The task
Reproduce the lines verbatim, starting at the beginning of the entries and ending with the line that contains "die Zeit, als".

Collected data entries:
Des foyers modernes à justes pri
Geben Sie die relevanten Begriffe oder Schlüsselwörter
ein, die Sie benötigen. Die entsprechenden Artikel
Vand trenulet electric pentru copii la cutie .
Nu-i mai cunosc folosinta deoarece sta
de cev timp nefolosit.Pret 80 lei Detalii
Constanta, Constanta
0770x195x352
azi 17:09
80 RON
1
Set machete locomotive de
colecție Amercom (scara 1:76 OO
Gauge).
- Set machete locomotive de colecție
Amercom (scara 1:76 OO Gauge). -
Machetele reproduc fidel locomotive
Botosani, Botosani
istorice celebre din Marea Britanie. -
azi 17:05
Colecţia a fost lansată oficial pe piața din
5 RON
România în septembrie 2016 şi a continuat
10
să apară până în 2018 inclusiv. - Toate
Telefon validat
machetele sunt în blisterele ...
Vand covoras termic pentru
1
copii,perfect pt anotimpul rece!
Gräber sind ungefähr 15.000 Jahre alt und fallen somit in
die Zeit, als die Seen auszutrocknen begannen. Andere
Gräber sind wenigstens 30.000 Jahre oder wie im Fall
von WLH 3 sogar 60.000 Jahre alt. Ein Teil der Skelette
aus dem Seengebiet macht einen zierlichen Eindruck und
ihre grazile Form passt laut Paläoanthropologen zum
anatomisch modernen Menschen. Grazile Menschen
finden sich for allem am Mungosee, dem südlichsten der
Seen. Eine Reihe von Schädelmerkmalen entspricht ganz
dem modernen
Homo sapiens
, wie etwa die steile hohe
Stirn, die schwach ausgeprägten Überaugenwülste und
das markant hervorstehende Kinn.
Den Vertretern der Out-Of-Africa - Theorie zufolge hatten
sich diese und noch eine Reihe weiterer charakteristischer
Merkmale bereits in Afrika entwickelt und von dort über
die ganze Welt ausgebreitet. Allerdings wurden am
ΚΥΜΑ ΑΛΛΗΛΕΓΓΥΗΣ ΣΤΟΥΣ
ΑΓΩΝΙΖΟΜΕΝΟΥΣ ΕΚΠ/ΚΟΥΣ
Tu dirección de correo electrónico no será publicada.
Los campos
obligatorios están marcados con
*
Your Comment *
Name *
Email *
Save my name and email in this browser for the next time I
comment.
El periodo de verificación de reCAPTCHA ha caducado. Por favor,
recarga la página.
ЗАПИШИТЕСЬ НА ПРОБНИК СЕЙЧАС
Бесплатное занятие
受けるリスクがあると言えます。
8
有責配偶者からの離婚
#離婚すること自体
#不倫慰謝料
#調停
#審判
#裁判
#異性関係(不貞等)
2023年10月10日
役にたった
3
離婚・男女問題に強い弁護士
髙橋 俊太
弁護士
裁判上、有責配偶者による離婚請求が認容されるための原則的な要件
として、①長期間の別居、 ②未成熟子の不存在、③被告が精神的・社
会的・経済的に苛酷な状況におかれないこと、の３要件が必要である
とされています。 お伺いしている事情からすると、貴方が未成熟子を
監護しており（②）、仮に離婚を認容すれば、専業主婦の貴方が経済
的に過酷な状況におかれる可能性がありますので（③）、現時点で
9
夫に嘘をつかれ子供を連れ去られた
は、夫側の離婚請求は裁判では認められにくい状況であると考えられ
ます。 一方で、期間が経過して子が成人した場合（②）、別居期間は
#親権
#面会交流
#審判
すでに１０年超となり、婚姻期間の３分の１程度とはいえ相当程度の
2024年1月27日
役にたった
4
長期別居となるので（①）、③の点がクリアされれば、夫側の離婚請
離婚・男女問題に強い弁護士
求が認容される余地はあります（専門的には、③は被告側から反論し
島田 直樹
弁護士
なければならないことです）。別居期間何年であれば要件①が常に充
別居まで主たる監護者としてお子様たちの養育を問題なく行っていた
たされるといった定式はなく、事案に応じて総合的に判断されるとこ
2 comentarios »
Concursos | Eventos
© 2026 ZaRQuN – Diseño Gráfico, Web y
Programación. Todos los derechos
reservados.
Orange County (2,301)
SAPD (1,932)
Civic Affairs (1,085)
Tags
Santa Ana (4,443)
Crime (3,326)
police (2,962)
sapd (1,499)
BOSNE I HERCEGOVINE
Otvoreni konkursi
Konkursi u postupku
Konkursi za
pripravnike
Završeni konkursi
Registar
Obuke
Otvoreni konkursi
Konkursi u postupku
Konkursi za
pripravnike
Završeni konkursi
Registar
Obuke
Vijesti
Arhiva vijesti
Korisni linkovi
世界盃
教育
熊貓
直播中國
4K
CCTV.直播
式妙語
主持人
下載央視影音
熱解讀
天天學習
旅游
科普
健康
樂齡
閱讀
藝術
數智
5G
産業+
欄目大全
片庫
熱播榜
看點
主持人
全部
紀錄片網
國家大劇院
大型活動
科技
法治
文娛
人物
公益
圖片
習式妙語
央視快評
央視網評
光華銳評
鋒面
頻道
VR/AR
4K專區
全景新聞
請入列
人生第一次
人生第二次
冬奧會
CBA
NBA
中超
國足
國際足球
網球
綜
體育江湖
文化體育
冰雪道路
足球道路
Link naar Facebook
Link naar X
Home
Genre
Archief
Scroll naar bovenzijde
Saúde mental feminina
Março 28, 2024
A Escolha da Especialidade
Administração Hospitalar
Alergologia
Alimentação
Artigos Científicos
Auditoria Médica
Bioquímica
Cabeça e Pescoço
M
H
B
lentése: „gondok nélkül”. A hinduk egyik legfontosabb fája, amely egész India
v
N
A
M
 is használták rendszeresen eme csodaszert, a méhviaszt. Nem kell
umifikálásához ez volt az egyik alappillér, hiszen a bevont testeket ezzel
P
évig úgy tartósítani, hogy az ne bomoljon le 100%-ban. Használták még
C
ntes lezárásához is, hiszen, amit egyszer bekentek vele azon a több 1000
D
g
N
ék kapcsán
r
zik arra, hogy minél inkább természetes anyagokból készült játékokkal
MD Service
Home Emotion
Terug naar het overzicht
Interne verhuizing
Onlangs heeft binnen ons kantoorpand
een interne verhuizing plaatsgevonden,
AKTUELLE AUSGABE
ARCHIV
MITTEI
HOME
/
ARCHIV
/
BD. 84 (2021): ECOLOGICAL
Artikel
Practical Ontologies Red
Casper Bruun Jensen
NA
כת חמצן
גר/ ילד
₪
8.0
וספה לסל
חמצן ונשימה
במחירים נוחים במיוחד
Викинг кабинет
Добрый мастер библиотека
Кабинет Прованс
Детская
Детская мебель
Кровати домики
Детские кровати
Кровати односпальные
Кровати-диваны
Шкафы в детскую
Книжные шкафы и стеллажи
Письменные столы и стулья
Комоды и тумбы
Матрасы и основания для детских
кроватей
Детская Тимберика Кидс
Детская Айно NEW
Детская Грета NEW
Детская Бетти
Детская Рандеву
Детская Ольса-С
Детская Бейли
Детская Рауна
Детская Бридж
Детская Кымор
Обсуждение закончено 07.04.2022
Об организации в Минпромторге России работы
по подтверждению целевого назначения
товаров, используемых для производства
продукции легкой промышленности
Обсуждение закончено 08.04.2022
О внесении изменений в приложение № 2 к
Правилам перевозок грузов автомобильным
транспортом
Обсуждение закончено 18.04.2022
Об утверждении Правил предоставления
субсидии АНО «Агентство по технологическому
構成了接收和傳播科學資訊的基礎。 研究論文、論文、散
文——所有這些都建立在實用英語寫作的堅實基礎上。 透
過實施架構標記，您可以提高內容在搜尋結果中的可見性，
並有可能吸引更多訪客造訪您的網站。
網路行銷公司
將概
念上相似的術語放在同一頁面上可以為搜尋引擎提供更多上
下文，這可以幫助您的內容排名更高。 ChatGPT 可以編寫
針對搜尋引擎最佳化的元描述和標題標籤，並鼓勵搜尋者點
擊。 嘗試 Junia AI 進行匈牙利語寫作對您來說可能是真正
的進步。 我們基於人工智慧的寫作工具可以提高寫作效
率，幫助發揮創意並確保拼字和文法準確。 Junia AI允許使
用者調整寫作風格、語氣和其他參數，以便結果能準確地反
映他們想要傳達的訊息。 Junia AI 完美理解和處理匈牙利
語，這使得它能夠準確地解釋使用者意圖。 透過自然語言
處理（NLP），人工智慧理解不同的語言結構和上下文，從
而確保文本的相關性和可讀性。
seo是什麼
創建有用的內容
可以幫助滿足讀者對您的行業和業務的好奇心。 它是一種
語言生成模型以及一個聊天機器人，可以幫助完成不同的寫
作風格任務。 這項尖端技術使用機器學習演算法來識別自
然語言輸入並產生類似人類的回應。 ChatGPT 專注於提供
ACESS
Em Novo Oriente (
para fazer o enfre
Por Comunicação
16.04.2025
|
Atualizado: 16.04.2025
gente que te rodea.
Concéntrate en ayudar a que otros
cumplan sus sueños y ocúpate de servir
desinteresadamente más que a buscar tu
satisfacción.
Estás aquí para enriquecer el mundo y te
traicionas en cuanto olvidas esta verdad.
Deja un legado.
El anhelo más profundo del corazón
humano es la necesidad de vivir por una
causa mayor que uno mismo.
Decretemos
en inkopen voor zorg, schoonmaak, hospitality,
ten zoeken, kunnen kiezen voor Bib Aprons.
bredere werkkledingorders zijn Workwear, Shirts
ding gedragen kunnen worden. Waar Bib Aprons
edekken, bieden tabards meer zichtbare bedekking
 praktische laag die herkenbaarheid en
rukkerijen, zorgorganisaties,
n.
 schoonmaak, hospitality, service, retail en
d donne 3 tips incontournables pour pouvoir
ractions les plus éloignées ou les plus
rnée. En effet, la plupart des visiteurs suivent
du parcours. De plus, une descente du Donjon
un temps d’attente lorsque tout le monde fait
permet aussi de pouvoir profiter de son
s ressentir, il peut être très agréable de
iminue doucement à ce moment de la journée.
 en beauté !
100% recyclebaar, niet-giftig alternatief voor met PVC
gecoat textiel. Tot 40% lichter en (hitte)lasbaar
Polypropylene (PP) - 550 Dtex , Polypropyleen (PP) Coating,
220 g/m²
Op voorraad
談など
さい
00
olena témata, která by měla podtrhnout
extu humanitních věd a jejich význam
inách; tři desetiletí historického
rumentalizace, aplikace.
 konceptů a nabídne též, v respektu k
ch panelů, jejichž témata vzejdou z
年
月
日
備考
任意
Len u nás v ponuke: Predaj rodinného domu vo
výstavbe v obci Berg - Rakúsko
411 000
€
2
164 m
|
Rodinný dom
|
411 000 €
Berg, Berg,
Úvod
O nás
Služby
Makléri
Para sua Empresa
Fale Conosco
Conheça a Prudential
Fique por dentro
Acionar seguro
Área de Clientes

Worked solution
Des foyers modernes à justes pri
Geben Sie die relevanten Begriffe oder Schlüsselwörter
ein, die Sie benötigen. Die entsprechenden Artikel
Vand trenulet electric pentru copii la cutie .
Nu-i mai cunosc folosinta deoarece sta
de cev timp nefolosit.Pret 80 lei Detalii
Constanta, Constanta
0770x195x352
azi 17:09
80 RON
1
Set machete locomotive de
colecție Amercom (scara 1:76 OO
Gauge).
- Set machete locomotive de colecție
Amercom (scara 1:76 OO Gauge). -
Machetele reproduc fidel locomotive
Botosani, Botosani
istorice celebre din Marea Britanie. -
azi 17:05
Colecţia a fost lansată oficial pe piața din
5 RON
România în septembrie 2016 şi a continuat
10
să apară până în 2018 inclusiv. - Toate
Telefon validat
machetele sunt în blisterele ...
Vand covoras termic pentru
1
copii,perfect pt anotimpul rece!
Gräber sind ungefähr 15.000 Jahre alt und fallen somit in
die Zeit, als die Seen auszutrocknen begannen. Andere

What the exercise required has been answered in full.